Start of Page

Shifting offline budgets to online, producing more webinars, and other forms of content? Everyone is doing it.

Taking a more empathetic tone in your marketing copy? That’s great, but it’s the status quo.

Let’s face it, content marketing just became much harder.

Digital consumption is up, but habits are changing

I don’t know about you, but my inbox and social feeds are full of companies pushing new content every day, desperate to help sales get back on track. I delete 99% of these emails just by screening the subject line. Only one in every 30–40 posts catches my attention, of those, 20% get my click.

Reports are clearly showing that people are spending more time online but they’re also becoming more selective with their attention. Producing more content doesn’t mean you are guaranteed more engagement, traffic, or leads.

Quantity will never beat quality because your quality inspectors aren’t the algorithms, but real people who could become your customer (or swipe quickly past you).
I just read in a new report that 68% of B2B marketers are not proud of their own content. I find this to be a very disheartening statistic. It helps explain why looking for valuable content online is like searching for a needle in a haystack. Of course, the responsibility is not solely on the content team, but there is a problematic trend here.
If you’re not writing great content, you are wasting your reader’s time. Readers won’t return to your content, they will start ignoring your posts, and even unfollow/unsubscribe.
Search engines and social media algorithms will start punishing you too…it’s a hole that is hard to dig yourself out of.

As Dhar Mann said,

Trust takes years to build, seconds to break and forever to repair.

A Shamed Lama who is less than impressed by the current state of content marketing. (taken at the Alpaca Farm at Mizpe Ramon)

But this is also an opportunity. If most of the content online was great, it would be much harder to stand out, right? ?

Once you have great content, you need a great distribution strategy

For today, I am not here to address the basics of content marketing — I’ll assume that you are among the 32% who are proud of what you are creating, and instead I will share a couple of ways to get more eyeballs on your content.
The approach I take is to invest 70% of my efforts on content distribution and only 30% on the production. That doesn’t mean you reduce resources dedicated to content production, it means you cut down the volume so you can focus on high quality and devote more time and energy to distributing each post.

One size does not fit all

Every marketing activity should start with setting KPIs, and then making sure you have the process and tools in place to track them.
You might be tempted to determine success in terms of attribution, lead conversions, or even deals won — but remember conversions and sales cycles can be a long process. Obviously, this depends on your product/service sales cycle, but it’s generally harder to attribute the success of this kind to a single activity.
I prefer to choose a KPI that looks at engaged traffic brought by my post. Always back quantity metrics with quality metrics.

End of Page
Start of Supplied data

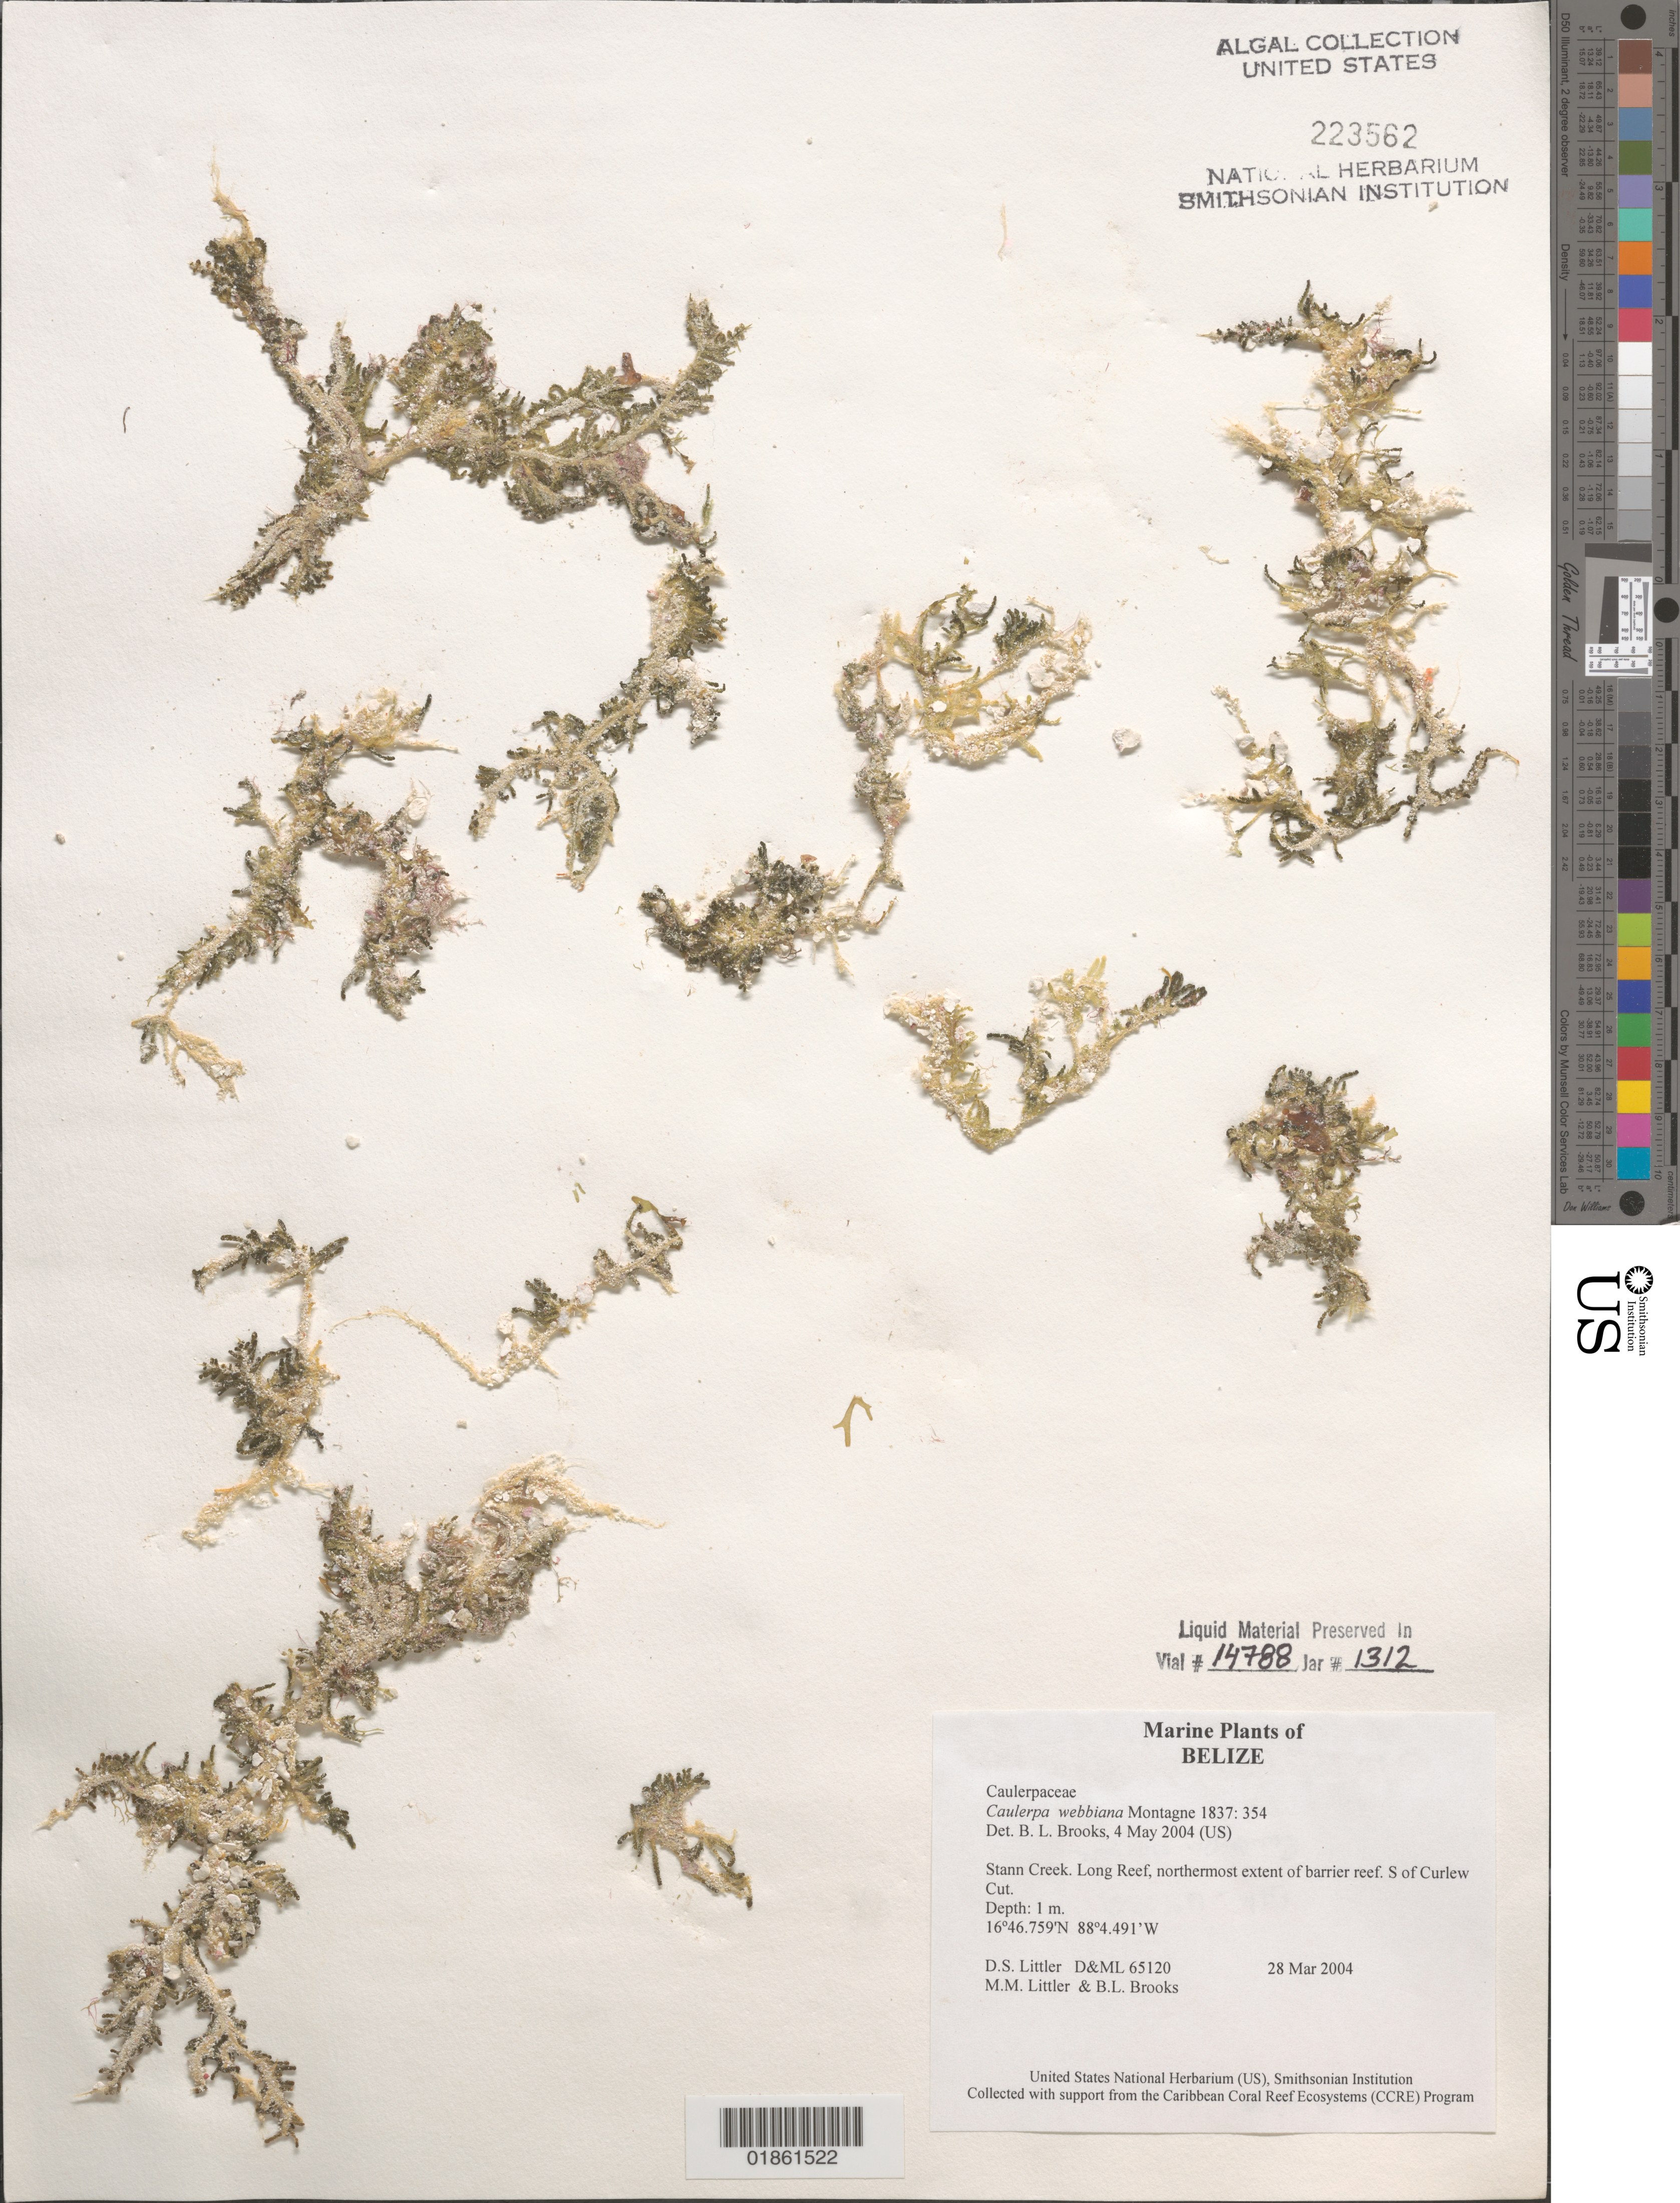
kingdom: Plantae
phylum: Chlorophyta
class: Ulvophyceae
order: Bryopsidales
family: Caulerpaceae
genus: Caulerpa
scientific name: Caulerpa elongata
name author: Weber Bosse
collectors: M. M. Littler, D. S. Littler & B. Brooks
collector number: D&ML 65120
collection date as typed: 01 Apr 2004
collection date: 2004-04-01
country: Belize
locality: Site just south of Curlew Cut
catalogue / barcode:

End of Supplied data

• [Written request]: Return the passage from the content marketing article verbatim, starting at the words "As Dhar Mann" and ending after "at Mizpe Ramon)".

• [Written answer]:
As Dhar Mann said,

Trust takes years to build, seconds to break and forever to repair.

A Shamed Lama who is less than impressed by the current state of content marketing. (taken at the Alpaca Farm at Mizpe Ramon)